Powell's findings, of course, were false. But it would take
another Americal hero, an infantryman named Ron Ridenhour, to
piece together the truth about the atrocity at My Lai. After
returning to the United States, Ridenhour interviewed Americal
comrades who had participated in the massacre.
On his own, Ridenhour compiled this shocking information into a
report and forwarded it to the Army inspector general. The IG's
office conducted an aggressive official investigation and the
Army finally faced the horrible truth. Courts martial were held
against officers and enlisted men implicated in the murder of
the My Lai civilians.
But Powell's peripheral role in the My Lai cover-up did not slow
his climb up the Army's ladder. Powell pleaded ignorance about
the actual My Lai massacre, which pre-dated his arrival at the
Americal. Glen's letter disappeared into the National Archives
-- to be unearthed only years later by British journalists
Michael Bilton and Kevin Sims for their book Four Hours in My
Lai. In his best-selling memoirs, Powell did not mention his
brush-off of Tom Glen's complaint.
MAM Hunts
Powell did include, however, a troubling recollection that
belied his 1968 official denial of Glen's allegation that
American soldiers "without provocation or justification shoot at
the people themselves." After mentioning the My Lai massacre in
My American Journey, Powell penned a partial justification of
the Americal's brutality. In a chilling passage, Powell
explained the routine practice of murdering unarmed male
Vietnamese.
"I recall a phrase we used in the field, MAM, for military-age
male," Powell wrote. "If a helo spotted a peasant in black
pajamas who looked remotely suspicious, a possible MAM, the
pilot would circle and fire in front of him. If he moved, his
movement was judged evidence of hostile intent, and the next
burst was not in front, but at him. Brutal? Maybe so. But an
able battalion commander with whom I had served at Gelnhausen
(West Germany), Lt. Col. Walter Pritchard, was killed by enemy
sniper fire while observing MAMs from a helicopter. And
Pritchard was only one of many. The kill-or-be-killed nature of
combat tends to dull fine perceptions of right and wrong."
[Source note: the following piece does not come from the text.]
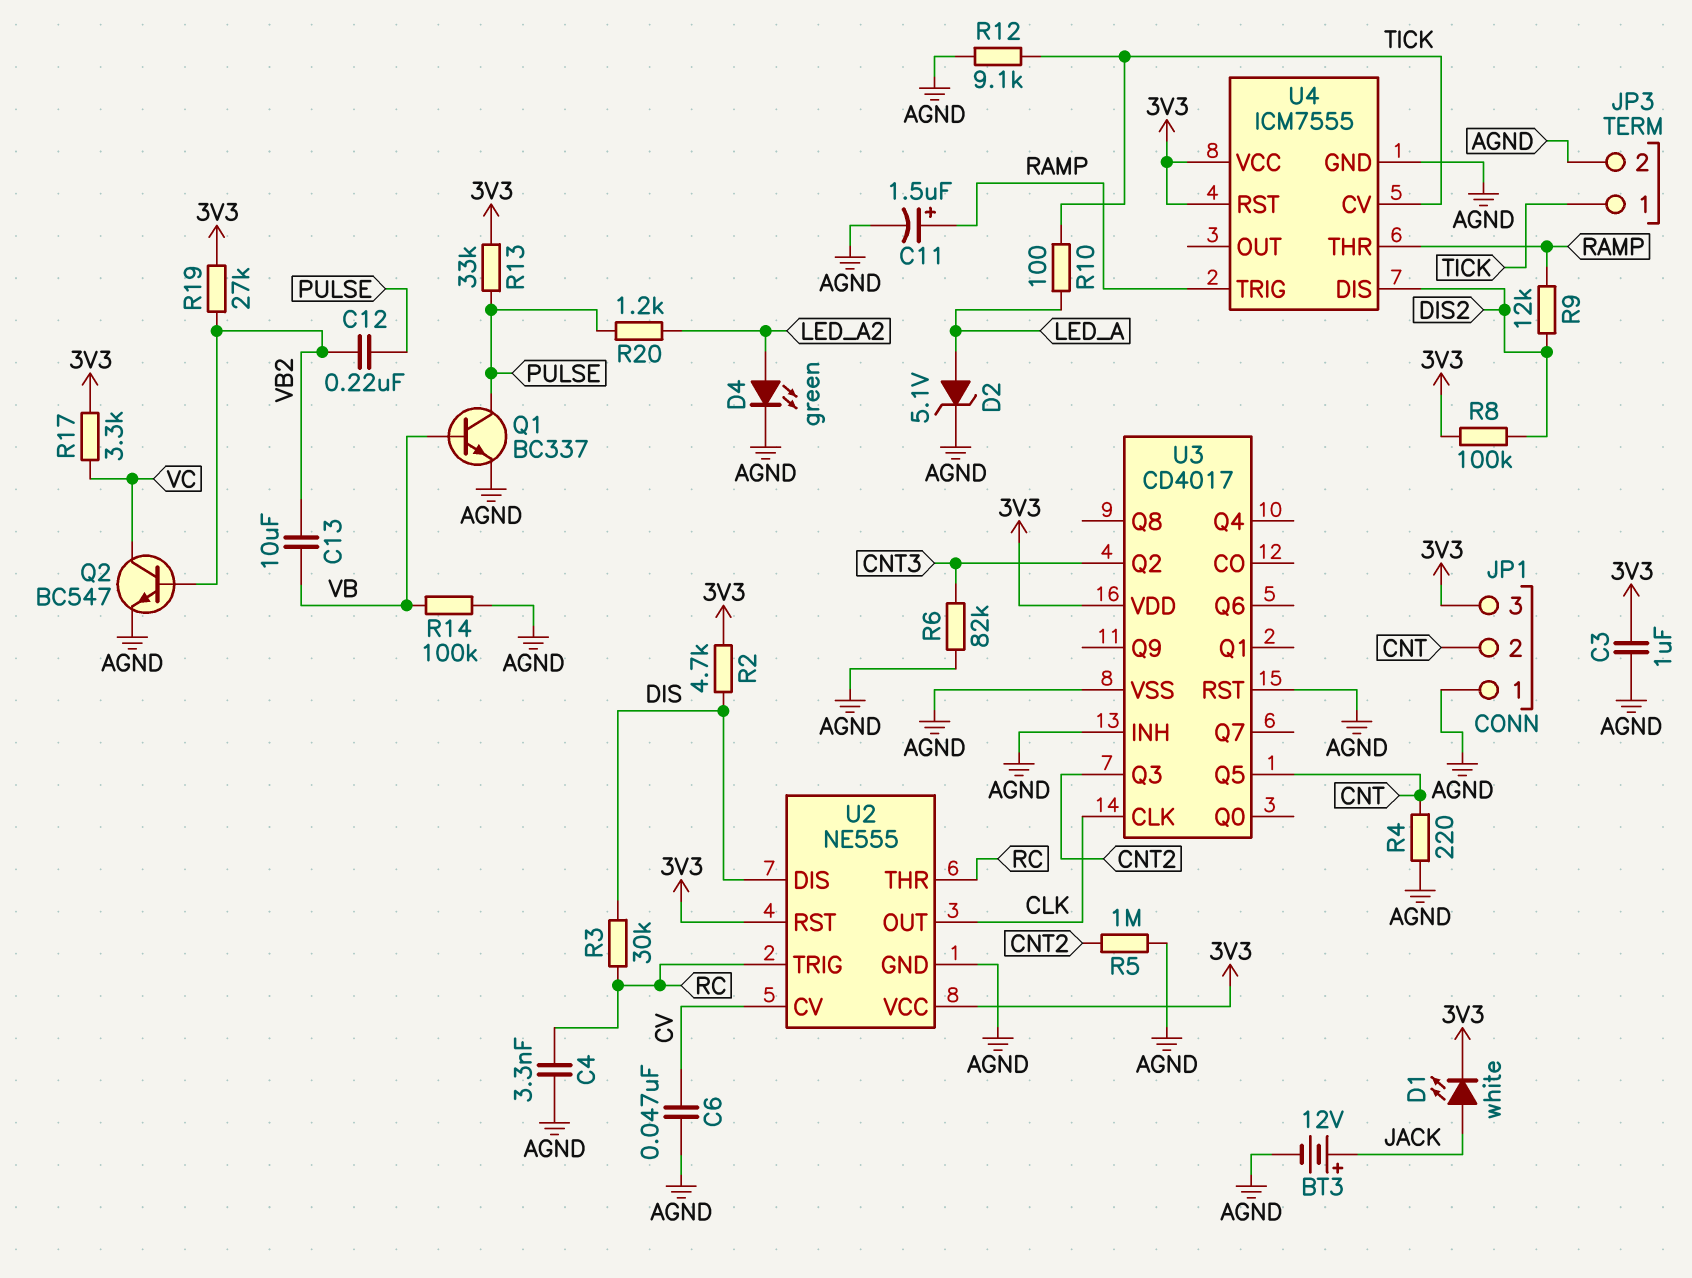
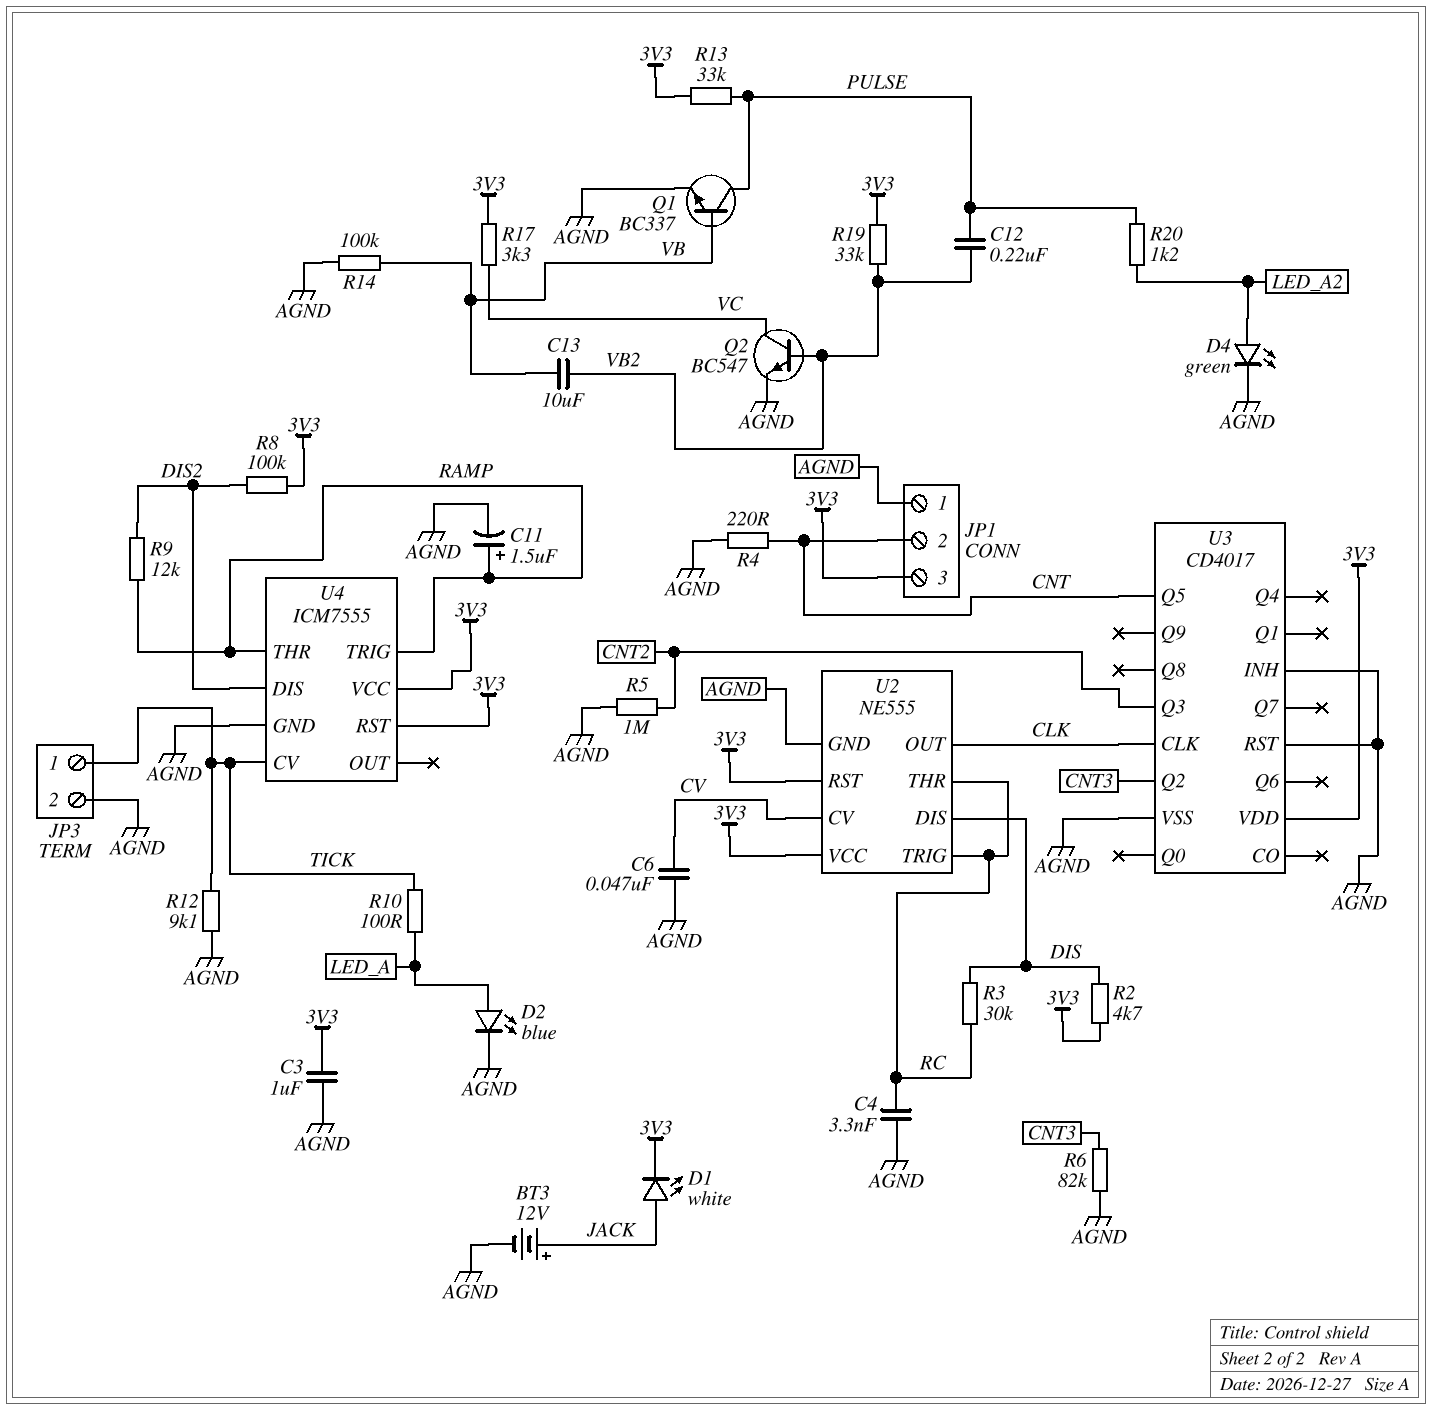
D2: zener 5.1V (A LED_A, K AGND) -> LED blue (A LED_A, K AGND)
R19: 27k (3V3, VB2) -> 33k (3V3, VB2)

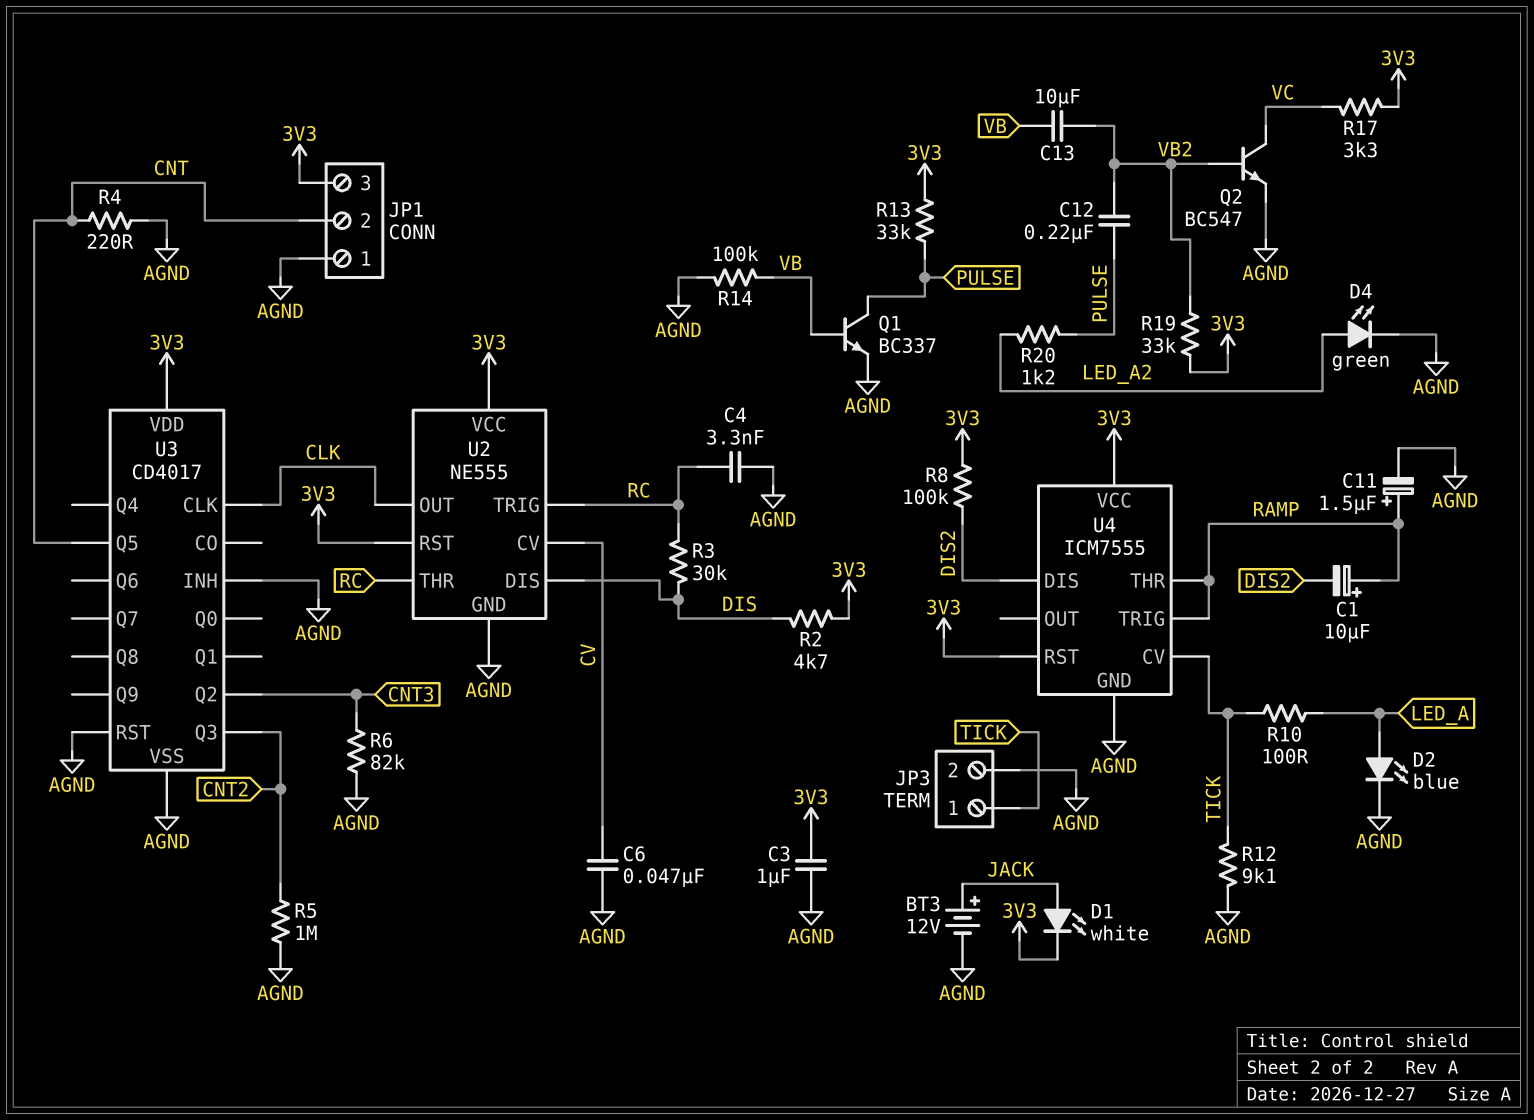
C1: none -> 10uF (plus RAMP, minus DIS2)
R9: 12k (DIS2, RAMP) -> none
While it's certainly true that combat is brutal, mowing down
unarmed civilians is not combat. It is, in fact, a war crime.
Neither can the combat death of a fellow soldier be cited as an
excuse to murder civilians. Disturbingly, that was precisely
the rationalization that the My Lai killers cited in their own
defense.
But returning home from Vietnam a second time in 1969, Powell
had proved himself the consummate team player.